Eribon's portrait is of course his own, with its own embellishments and blind-spots. One major shortcoming can be attributed to Eribon's intimacy with Foucault's circle as well as the climate of the time. Eribon is incredibly candid on the subject of Foucault's homosexuality and contraction of HIV/AIDS. While no secret is made of Foucault's homosexuality, the narration steers clear of going into details of how Foucault was infected with HIV or how he lived with it. Something very surprising considering the proximity of sexuality and disease to Foucault in his oeuvre. The finale was nonetheless crushing to read, how the virus gradually overcame his ability to live, and the sadness pervading the account of the end is devastating.

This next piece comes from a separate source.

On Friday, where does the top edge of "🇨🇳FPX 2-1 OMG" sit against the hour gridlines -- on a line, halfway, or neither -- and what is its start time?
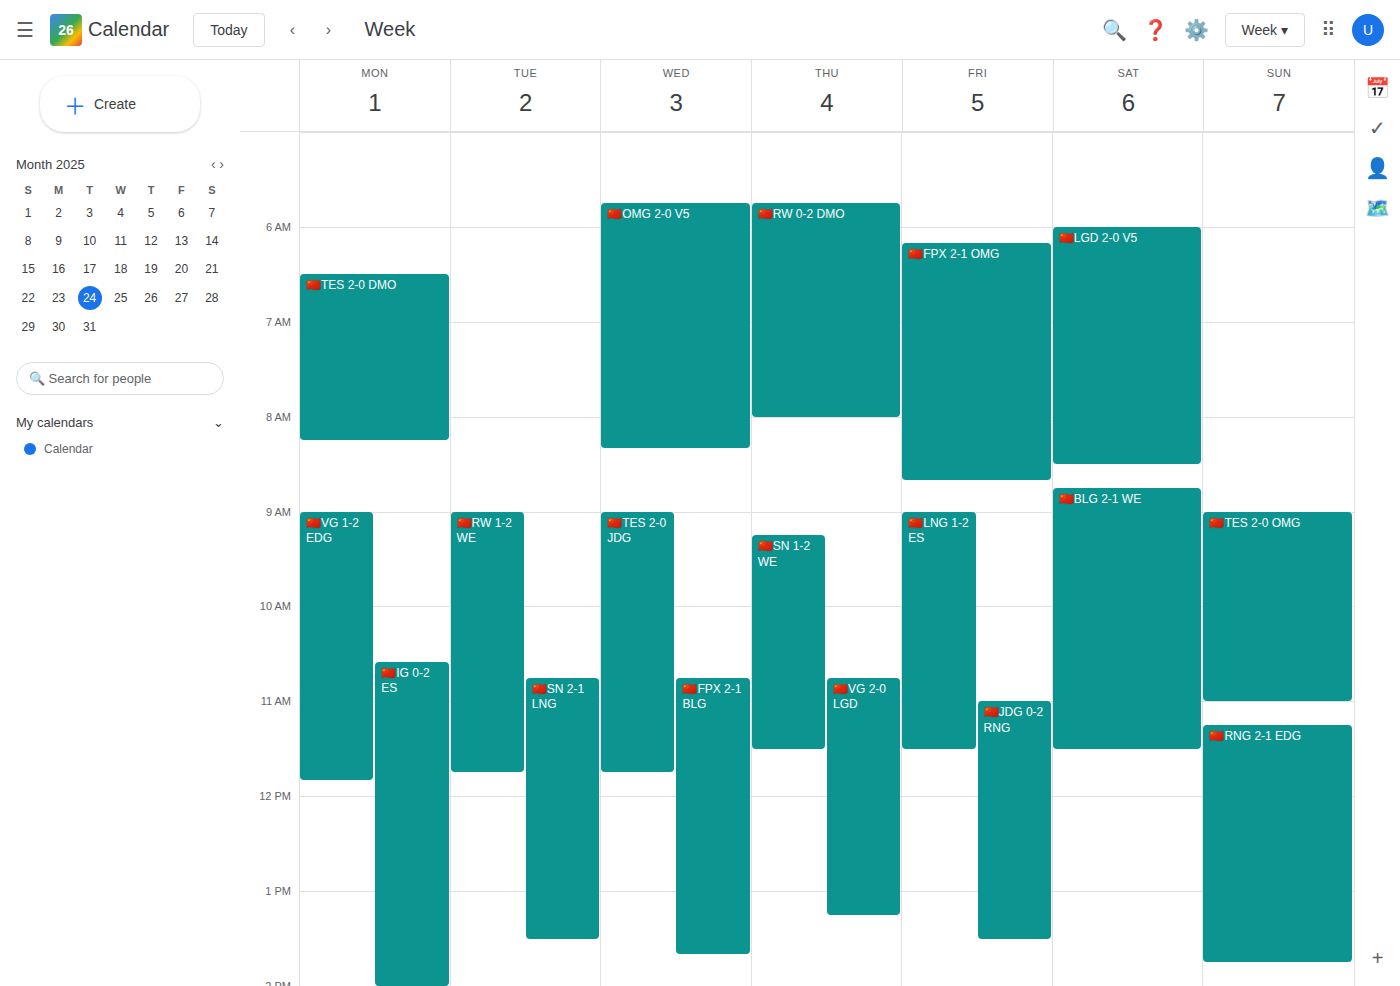
6:10 AM -- neither: 10 minutes below the 6 AM line and 50 minutes above the 7 AM line.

Eribon's omissions are to a degree compensated in James Miller's The Passion of Michel Foucault. In the introduction Miller tells us that Foucault's partner Daneil Defert was displeased with Eribon's volume. Miller doesn't specify the reasons why, and I have not as yet been able to ascertain the accuracy of this assertion, but such a claim certainly serves the interests of Miller's own biography of Foucault, which I found decidedly inferior. The most fascinating pieces of information are derived from secondary sources, often from Eribon's text, and as such it is no surprise that Miller is so brief on Foucault's childhood... Still, Miller does explore HIV/AIDS in much more detail and frankness. Yet, there is something disturbingly un-Foucauldian about this attempt to explain Foucault's disease, to discover its source and describe its symptoms and his experience. No doubt this is also why Foucault was silent on the matter at the time as well, and his cause of death initially hushed from the public.

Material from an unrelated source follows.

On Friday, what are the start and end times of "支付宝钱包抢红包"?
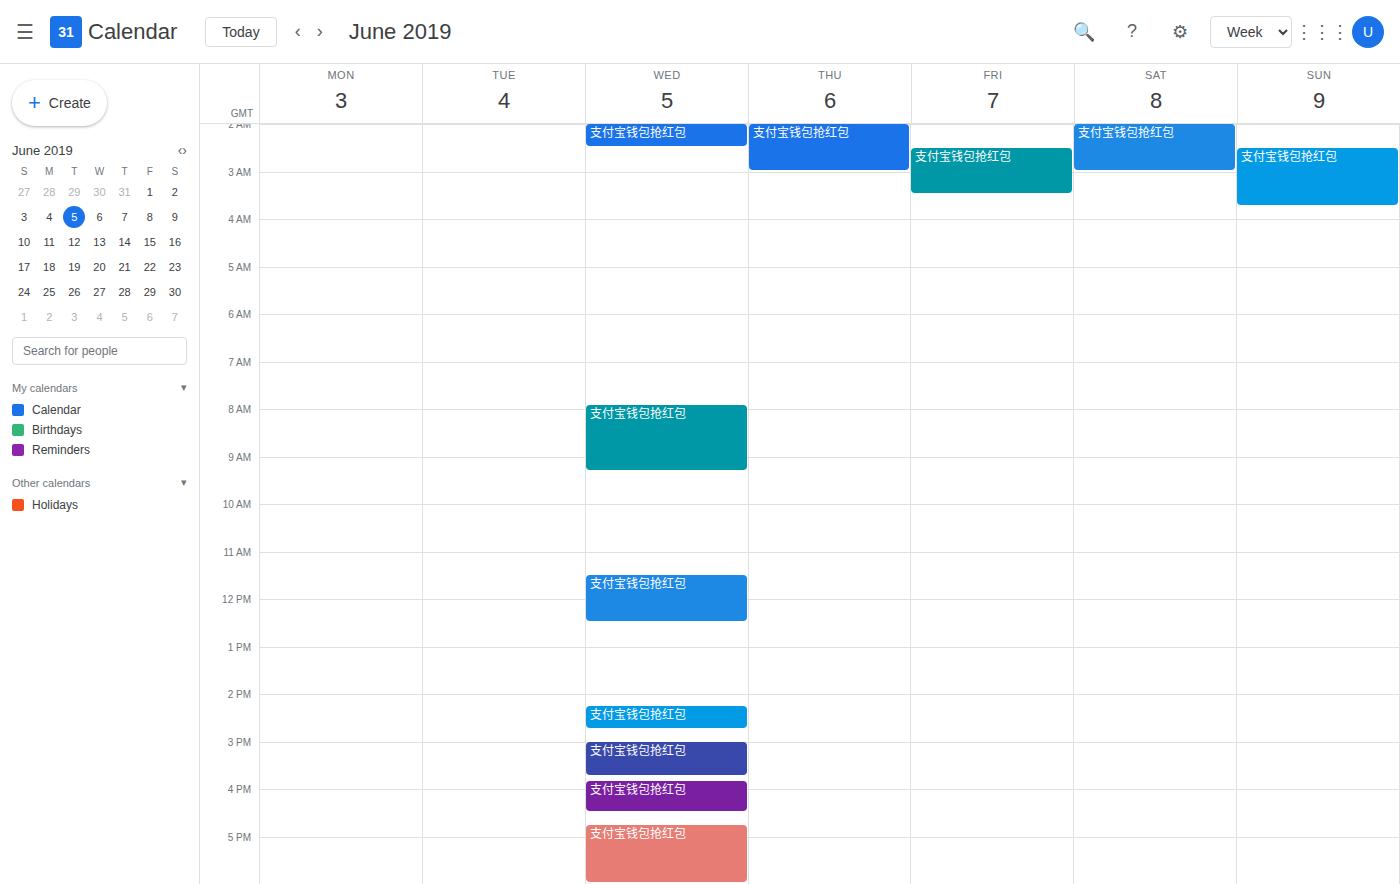
2:30 AM to 3:30 AM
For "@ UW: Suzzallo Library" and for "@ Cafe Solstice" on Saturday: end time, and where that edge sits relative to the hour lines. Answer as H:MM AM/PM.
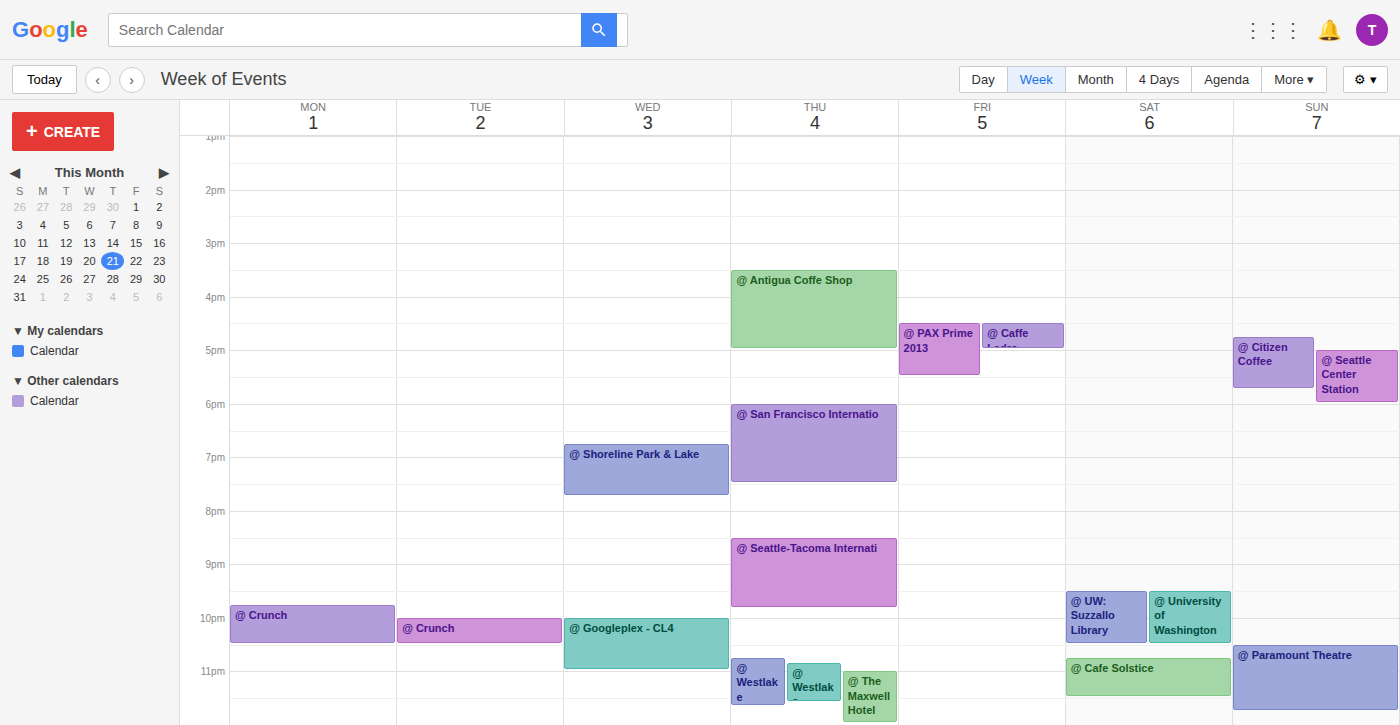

The gulf between the two biographies on this point serves better to ask more questions rather than answer the obvious ones. In short, it reminds us that biography is a dubious genre. It perceives life, excavates its forms, and seeks to convey that life to others in a coherent timeline. Moreover, biography seeks to make lives explainable. We so much want to understand the times, ours and the past, and the personages that passed through them, and this demands we create narratives. But how do we create narratives that escape the customary history-telling that Foucault spent his life trying to transform, to which Miller arguably succumbs.

Foucault in his study

3 comments:

Anonymous said...

i love your blog, nice place. have a merry x. gret from argentina.

la pussycat said...

thanks! happy holidays to you too!

Anonymous said...

I agree that Miller's biography is inferior. Actually, I think is preposterous and a good example of bad scholarship. In "Michel Foucault and his Contemporaries" Eribon demolishes Miller's work.